CMIP6 future projections show a small systematic increase in long-term (2024–2094) NAO ensemble mean trends relative to the magnitude of the radiative forcing scenario going from − 0.09 hPa/decade (low radiative forcing) to 0.16 hPa/decade (high radiative forcing). This range more than doubles after reddening: -0.24 to 0.35 hPa/decade. There is also a related shift in the distribution of extreme 31-year NAO trends, which is clearer after reddening: The likelihood of future maximum 31year trends comparable to 1963–1993 ranges from 3 to 7% across the radiative forcing scenarios after reddening, whereas none of the raw CMIP6 projections simulate such a positive trend. Near-term projections of the next 31 years (2024–2054) are less sensitive than long term trends to the future scenario. After reddening they still show weak-to-no forced trend in the models but have a 74% larger ensemble range (around +/-1 standard deviation per decade). This level of internal variability could increase or decrease regional climate change signals in the Northern Hemisphere by amounts that are greatly underestimated when using raw climate models.

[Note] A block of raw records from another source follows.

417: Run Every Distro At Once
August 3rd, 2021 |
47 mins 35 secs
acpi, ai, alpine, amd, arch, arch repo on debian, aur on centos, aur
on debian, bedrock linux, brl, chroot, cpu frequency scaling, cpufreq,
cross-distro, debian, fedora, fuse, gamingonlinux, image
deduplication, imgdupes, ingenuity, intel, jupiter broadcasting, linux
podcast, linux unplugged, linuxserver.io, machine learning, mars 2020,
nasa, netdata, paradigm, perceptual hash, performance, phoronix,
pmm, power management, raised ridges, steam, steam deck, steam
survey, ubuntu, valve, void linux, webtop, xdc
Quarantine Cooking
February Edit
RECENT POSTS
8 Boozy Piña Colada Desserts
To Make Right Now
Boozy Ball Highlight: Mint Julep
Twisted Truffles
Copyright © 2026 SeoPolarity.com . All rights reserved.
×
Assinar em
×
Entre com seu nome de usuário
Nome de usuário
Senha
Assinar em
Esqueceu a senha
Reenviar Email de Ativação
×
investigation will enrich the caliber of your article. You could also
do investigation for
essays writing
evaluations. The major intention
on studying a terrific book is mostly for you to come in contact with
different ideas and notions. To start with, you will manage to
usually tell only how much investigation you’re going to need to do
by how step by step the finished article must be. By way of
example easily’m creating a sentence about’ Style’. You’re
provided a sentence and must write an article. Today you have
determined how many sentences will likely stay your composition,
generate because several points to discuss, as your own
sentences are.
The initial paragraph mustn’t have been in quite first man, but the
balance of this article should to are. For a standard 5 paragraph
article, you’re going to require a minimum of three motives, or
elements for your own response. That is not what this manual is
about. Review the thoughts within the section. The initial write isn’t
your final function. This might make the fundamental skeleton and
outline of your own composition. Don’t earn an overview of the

The lack of autocorrelation or persistence of the NAO in CGCMs has been shown to be closely linked to the signal-to-noise paradox (Zhang et al. 2021; Strommen and Palmer 2018; Strommen 2020). This is a phenomenon originally noticed in seasonal forecasts of the winter NAO which exhibit a high correlation between the ensemble mean and observations (a measure of the predictable component in the observations) but a relatively low signal-to-total-variance ratio (a measure of the predictable component in the CGCMs defined as the ratio of the standard deviation of the ensemble mean to the total ensemble standard deviation). This leads to the ratio of predictable components being greater than the expected value of one (Scaife et al. 2014; Eade et al. 2014; Scaife and Smith 2018; Smith et al. 2020; Klavans et al. 2021). The AR(1) and FD reddening methods lead to an increase in the year-to-year persistence and inflate both the strength of the ensemble mean trend series and the total ensemble standard deviation. It would be interesting to see how reddening methods might influence the ratio of predictable components for seasonal-to-decadal hindcasts of the winter NAO. There is still a lack of understanding as to the cause of the signal-to-noise paradox but seeking to explain why the autocorrelation of the NAO index is underestimated in CGCMs may help with resolving this problem.